Australian Shares Grapple with Inflation’s Sting 

The Australian 200 index (ASX: S&P/ASX 200) found itself in a challenging landscape on Wednesday as a trifecta of factors nudged it lower. Rising inflationary pressures, soft Chinese data, and US debt limit uncertainty intensified trader anxiety, causing a 1.64% slide at the close. The index now faces an uphill battle to navigate the challenging backdrop. 

The Monthly CPI Indicator in Australia revealed a 6.8% year-to-April print, up from the prior 6.3% at a faster pace than the 6.4% consensus. The sticky print could pressure the RBA to remain in restrictive territory for longer. Additionally, China’s NBS Manufacturing PMI of 48.8 missed the 49.4 consensuses from the prior 49.2, raising questions about the pace of their economic recovery, which caused a slump in the oil price that trickled over into the index.

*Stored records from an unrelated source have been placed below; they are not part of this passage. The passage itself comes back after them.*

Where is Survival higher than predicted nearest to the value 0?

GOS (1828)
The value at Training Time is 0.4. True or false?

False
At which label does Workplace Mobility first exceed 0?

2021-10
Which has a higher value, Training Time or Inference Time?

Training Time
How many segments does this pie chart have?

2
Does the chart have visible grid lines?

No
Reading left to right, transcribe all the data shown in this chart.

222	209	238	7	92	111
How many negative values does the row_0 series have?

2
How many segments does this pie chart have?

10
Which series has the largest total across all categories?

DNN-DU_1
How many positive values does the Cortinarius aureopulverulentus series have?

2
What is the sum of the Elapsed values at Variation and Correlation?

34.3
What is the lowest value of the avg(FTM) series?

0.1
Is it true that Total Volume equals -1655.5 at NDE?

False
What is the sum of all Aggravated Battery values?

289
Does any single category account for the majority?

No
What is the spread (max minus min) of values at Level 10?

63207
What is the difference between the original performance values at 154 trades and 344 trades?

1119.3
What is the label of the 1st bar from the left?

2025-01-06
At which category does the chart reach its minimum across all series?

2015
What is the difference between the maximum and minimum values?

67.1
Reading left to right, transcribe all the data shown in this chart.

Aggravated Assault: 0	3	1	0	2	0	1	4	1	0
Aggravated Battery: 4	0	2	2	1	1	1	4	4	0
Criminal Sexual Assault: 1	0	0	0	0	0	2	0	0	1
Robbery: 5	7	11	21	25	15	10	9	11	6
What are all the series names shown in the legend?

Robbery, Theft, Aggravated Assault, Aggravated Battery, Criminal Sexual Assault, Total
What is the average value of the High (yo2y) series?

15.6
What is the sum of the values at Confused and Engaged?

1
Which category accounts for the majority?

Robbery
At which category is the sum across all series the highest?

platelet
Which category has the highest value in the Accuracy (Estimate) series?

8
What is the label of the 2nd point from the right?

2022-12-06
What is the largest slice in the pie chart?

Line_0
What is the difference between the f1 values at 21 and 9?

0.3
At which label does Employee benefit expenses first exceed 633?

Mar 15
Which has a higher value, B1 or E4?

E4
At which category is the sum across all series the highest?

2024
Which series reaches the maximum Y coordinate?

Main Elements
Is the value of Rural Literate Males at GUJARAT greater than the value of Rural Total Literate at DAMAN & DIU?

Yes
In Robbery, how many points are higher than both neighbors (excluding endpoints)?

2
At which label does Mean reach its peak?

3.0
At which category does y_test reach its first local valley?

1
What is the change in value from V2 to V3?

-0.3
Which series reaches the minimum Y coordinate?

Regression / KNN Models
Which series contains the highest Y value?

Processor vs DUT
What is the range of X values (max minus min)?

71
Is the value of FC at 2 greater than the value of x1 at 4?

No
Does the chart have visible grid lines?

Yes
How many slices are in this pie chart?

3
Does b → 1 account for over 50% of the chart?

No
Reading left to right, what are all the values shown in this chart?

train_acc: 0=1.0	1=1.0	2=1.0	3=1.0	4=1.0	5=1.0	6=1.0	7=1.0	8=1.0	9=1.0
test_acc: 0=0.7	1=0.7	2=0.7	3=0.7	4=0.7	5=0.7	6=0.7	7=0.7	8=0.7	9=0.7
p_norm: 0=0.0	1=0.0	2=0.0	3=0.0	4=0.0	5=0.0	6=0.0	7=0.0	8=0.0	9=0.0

The further risk-off mood on the uncertain road for the debt limit agreement through Congress has reduced the appetite for equities, aiding the bears in their downside move. 

Technical 

A descending channel has formed on the 1D chart, with the bears looking to test support at 7,080.8, the 61.8% Fibonacci retracement from the mid-April peak. Judo Bank Manufacturing PMI statistics and Retail Sales due tomorrow could drive the price action in the upcoming sessions, along with the risk sentiment around the status of the US debt ceiling. 

If the data supports the bearish cause, a channel breakdown could bring the support at 6,999.7 into play at the 78.6% Fibonacci retracement. From there, a neckline exists at 6,896.3 if momentum persists. 

However, if the data is optimistic for the state of the Australian economy, the bulls could use the Fibonacci golden ratio as support to bounce back toward the midpoint at 7,137.9. A breakout could open the potential of a move toward the channel resistance at around 7,265.4, where the 38.2% Fibonacci retracement at 7,194.9 stands in its way.  

Summary 

It was a day to forget for the Australian equity market as the bears pounced on various adverse developments. If the data due tomorrow supports the cause, the retracement process can continue with a breakdown from 7,080.8 to 6,999.7.